Whitepaper / RUNTIME, PUBLICATION, AND STATE COMMITMENTS
Dexter whitepaper

RUNTIME AND PUBLICATION

Page last sync: March 21, 2026
Sections 2 Read 2 min Whitepaper chapter

It validates signed flow, applies risk and market-state rules, updates balances and positions, advances funding, runs forced routines such as liquidation and ADL, and prepares the settlement references later anchored by the contract layer.

Published item Why it exists
State root Anchors account state for later settlement and withdrawal proofs
Root id and timestamp Places that state inside an explicit publication history
Sequence commitment Binds event ordering to the committed state
Oracle-source hash Binds the source posture used when state advanced
Order-batch commitment Binds the batch context around that state
Config hash and version Bind the risk and venue rules in force at publication time

#Single-writer exchange state

Dexter is built around a narrow write path.

Funding updates, liquidation passes, imbalance routines, market-state changes, and publication all move through one ordered runtime flow rather than through competing writers.

In a derivatives venue, incorrect sequencing can be as dangerous as incorrect pricing.

The single-writer model reduces that risk by making one runtime responsible for the state transition sequence that the rest of the system later reads and verifies.

The same runtime that updates balances is also the runtime that prepares the material later referenced by settlement.

TEXT
 signed IOC order
   -> admission and risk checks
   -> pricing and fill decision
   -> ledger, position, fee, and funding updates
   -> snapshot and read-model write
   -> precommitSequencerCommitment(seqCommitment, oracleSourcesHash, orderBatchCommitment)
   -> commitStateRootWithConfig(root, schemaVersion, configHash, configVersion)
   -> vault accepts the root only while publication guards remain satisfied

#Publication as settlement context

Publication exists so the contract side does not have to trust a vague operator claim.

When the runtime publishes a root together with sequence, oracle, batch, and config references, the vault receives a concrete description of what the venue believed when it advanced state.

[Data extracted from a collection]
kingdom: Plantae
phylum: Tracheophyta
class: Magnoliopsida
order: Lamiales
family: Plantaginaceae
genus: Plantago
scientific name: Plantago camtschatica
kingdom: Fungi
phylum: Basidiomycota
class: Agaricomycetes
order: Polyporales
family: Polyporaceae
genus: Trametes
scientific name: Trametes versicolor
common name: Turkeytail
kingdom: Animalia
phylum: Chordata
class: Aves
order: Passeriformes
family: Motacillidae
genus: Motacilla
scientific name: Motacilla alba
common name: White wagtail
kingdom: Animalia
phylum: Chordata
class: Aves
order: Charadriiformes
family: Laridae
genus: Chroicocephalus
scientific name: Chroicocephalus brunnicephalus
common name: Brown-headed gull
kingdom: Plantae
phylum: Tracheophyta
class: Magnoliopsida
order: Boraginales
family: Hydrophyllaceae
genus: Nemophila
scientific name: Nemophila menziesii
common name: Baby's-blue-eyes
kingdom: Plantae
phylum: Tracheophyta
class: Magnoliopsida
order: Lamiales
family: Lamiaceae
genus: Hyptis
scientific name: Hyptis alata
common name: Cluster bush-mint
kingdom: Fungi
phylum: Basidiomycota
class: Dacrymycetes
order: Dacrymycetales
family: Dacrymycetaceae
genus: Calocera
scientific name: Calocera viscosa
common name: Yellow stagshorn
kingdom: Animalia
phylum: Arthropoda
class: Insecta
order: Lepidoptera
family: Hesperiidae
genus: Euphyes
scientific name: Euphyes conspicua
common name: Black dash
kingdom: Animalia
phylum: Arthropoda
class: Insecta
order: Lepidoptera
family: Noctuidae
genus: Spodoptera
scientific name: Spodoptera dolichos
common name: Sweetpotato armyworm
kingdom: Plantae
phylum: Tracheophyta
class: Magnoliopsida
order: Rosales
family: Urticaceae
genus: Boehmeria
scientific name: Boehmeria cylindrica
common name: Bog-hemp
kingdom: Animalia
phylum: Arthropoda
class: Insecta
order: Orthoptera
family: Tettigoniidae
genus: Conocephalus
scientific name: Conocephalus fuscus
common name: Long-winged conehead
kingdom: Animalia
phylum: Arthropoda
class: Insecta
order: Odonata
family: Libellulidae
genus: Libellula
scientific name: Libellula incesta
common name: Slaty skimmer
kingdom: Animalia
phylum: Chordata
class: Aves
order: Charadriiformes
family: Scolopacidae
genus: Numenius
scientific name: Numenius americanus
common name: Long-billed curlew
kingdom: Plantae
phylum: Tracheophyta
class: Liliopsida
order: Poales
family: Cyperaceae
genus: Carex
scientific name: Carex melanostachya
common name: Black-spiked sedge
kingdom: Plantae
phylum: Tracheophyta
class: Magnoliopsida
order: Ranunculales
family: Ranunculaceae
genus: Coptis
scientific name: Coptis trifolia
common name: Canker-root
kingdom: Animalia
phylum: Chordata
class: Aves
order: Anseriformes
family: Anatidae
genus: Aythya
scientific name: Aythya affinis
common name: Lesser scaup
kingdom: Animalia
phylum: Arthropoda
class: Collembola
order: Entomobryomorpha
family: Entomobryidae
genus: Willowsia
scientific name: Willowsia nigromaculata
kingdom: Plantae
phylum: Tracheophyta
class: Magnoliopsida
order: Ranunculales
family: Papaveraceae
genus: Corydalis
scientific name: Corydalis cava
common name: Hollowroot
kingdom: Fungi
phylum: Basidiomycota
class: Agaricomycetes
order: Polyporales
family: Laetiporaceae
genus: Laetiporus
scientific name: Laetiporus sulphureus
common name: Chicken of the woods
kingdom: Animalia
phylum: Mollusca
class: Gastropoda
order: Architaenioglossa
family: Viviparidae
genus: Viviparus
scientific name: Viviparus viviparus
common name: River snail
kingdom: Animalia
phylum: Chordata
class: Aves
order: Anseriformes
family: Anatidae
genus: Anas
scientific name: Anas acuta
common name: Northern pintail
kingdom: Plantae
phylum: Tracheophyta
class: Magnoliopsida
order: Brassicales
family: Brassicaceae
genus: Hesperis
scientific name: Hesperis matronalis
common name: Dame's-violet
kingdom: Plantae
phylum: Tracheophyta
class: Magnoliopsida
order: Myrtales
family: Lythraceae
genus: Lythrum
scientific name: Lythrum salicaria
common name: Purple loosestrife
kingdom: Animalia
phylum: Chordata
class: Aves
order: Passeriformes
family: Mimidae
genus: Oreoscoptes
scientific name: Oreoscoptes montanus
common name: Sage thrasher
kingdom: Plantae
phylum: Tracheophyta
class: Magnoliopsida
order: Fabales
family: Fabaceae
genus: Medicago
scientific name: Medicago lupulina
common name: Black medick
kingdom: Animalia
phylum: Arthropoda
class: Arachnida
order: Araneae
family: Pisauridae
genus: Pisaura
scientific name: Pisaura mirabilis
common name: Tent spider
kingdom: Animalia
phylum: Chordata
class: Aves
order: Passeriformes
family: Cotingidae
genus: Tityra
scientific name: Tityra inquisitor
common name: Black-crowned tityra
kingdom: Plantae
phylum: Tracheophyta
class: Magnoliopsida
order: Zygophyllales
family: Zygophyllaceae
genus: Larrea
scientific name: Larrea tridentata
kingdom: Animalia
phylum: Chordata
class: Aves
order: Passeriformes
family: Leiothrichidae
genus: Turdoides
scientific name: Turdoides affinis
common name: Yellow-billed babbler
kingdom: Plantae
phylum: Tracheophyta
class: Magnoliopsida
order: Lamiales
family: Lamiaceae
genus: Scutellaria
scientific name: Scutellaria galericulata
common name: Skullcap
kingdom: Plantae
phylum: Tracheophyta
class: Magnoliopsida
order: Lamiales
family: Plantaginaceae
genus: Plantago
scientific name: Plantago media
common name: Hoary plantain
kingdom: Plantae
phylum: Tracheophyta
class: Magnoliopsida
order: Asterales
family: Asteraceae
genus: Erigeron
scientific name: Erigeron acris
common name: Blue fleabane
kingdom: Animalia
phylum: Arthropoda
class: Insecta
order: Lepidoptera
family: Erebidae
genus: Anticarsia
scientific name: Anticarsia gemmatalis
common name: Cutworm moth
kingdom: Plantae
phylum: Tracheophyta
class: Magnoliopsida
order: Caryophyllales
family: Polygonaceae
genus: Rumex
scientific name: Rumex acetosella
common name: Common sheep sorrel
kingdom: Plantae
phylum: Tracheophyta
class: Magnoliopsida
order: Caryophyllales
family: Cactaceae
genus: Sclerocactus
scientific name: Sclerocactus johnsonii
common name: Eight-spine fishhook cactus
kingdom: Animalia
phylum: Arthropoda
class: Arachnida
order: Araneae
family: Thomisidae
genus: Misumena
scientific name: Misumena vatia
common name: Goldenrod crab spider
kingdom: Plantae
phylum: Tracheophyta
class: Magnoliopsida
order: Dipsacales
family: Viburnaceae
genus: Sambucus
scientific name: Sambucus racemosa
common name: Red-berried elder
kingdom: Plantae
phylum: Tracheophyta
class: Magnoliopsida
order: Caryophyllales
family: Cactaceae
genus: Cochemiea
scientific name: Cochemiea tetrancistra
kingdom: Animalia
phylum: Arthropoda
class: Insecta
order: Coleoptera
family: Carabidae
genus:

## ACTIVITIES
1) In the Dexter whitepaper chapter, what does the oracle-source hash bind?
2) Resume the Dexter whitepaper chapter on runtime and publication, starting right after its last sentence.

## OUTPUTS FOR THE TASKS
1) The source posture used when state advanced.

2)
That matters for withdrawals, disputes, fraud proofs, reconciliation, and later review.

In production, the publication path is not treated as a runtime-only action.

Before the vault accepts a root, the sequencer commitment, oracle-source hash, and order-batch commitment must already be precommitted through precommitSequencerCommitment(seqCommitment, oracleSourcesHash, orderBatchCommitment). The root is then committed with commitStateRootWithConfig(...), which binds the runtime state to the active configHash and configVersion. If those bindings do not line up, or if the contract-side governance lock is not satisfied, the publication should not become settlement context.

Production posture is stricter than a root commit alone. Governance lock expects the audit anchor to be active, setOrderCommitRequired(true) to be in force, and the publication path to keep at least one durable evidence rail enabled: either an archive requirement or a DA attestor requirement. In other words, a root is not considered production-grade just because it exists. It also has to remain tied to the audit chain that explains how the state was published and to the same admission discipline that produced the order flow.

Without publication, the contract side would only know that some off-chain process claimed to have reached a balance state.

With publication, the contract side can anchor a specific runtime view, preserve that view in history, and require settlement actions to point back to something concrete.